--- START DATASET RECORDS ---
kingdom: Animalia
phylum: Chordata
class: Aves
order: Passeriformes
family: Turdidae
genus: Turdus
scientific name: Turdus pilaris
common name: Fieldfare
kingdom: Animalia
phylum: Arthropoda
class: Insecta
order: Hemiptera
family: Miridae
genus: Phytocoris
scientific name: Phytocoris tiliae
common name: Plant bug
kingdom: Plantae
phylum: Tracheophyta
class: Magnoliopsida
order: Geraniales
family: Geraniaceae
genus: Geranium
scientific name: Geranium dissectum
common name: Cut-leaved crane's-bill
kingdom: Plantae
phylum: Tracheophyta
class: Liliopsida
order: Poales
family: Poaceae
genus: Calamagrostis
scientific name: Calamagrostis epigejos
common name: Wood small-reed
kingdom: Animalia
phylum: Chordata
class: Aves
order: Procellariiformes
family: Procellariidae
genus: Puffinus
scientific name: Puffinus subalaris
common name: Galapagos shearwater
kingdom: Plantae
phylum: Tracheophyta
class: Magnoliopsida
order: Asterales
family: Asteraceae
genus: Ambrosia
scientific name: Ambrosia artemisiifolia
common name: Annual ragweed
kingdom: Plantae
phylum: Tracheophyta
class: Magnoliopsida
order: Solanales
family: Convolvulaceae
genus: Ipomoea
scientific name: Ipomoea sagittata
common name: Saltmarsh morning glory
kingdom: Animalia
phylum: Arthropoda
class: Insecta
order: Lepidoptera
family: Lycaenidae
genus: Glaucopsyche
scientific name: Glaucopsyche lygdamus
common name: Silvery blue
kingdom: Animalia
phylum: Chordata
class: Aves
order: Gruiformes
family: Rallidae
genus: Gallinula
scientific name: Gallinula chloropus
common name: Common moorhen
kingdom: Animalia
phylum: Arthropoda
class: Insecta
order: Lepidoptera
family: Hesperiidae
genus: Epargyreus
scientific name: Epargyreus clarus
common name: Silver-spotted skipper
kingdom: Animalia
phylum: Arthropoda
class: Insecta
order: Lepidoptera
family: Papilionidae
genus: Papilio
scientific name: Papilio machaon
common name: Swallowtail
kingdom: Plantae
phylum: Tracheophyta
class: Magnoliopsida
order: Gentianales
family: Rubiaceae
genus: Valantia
--- END DATASET RECORDS ---
*INSTRUCTION*:
Reproduce every line of the rows above word for word, keeping them in their original order.

*ANSWER TO THE EXERCISE*:
kingdom: Animalia
phylum: Chordata
class: Aves
order: Passeriformes
family: Turdidae
genus: Turdus
scientific name: Turdus pilaris
common name: Fieldfare
kingdom: Animalia
phylum: Arthropoda
class: Insecta
order: Hemiptera
family: Miridae
genus: Phytocoris
scientific name: Phytocoris tiliae
common name: Plant bug
kingdom: Plantae
phylum: Tracheophyta
class: Magnoliopsida
order: Geraniales
family: Geraniaceae
genus: Geranium
scientific name: Geranium dissectum
common name: Cut-leaved crane's-bill
kingdom: Plantae
phylum: Tracheophyta
class: Liliopsida
order: Poales
family: Poaceae
genus: Calamagrostis
scientific name: Calamagrostis epigejos
common name: Wood small-reed
kingdom: Animalia
phylum: Chordata
class: Aves
order: Procellariiformes
family: Procellariidae
genus: Puffinus
scientific name: Puffinus subalaris
common name: Galapagos shearwater
kingdom: Plantae
phylum: Tracheophyta
class: Magnoliopsida
order: Asterales
family: Asteraceae
genus: Ambrosia
scientific name: Ambrosia artemisiifolia
common name: Annual ragweed
kingdom: Plantae
phylum: Tracheophyta
class: Magnoliopsida
order: Solanales
family: Convolvulaceae
genus: Ipomoea
scientific name: Ipomoea sagittata
common name: Saltmarsh morning glory
kingdom: Animalia
phylum: Arthropoda
class: Insecta
order: Lepidoptera
family: Lycaenidae
genus: Glaucopsyche
scientific name: Glaucopsyche lygdamus
common name: Silvery blue
kingdom: Animalia
phylum: Chordata
class: Aves
order: Gruiformes
family: Rallidae
genus: Gallinula
scientific name: Gallinula chloropus
common name: Common moorhen
kingdom: Animalia
phylum: Arthropoda
class: Insecta
order: Lepidoptera
family: Hesperiidae
genus: Epargyreus
scientific name: Epargyreus clarus
common name: Silver-spotted skipper
kingdom: Animalia
phylum: Arthropoda
class: Insecta
order: Lepidoptera
family: Papilionidae
genus: Papilio
scientific name: Papilio machaon
common name: Swallowtail
kingdom: Plantae
phylum: Tracheophyta
class: Magnoliopsida
order: Gentianales
family: Rubiaceae
genus: Valantia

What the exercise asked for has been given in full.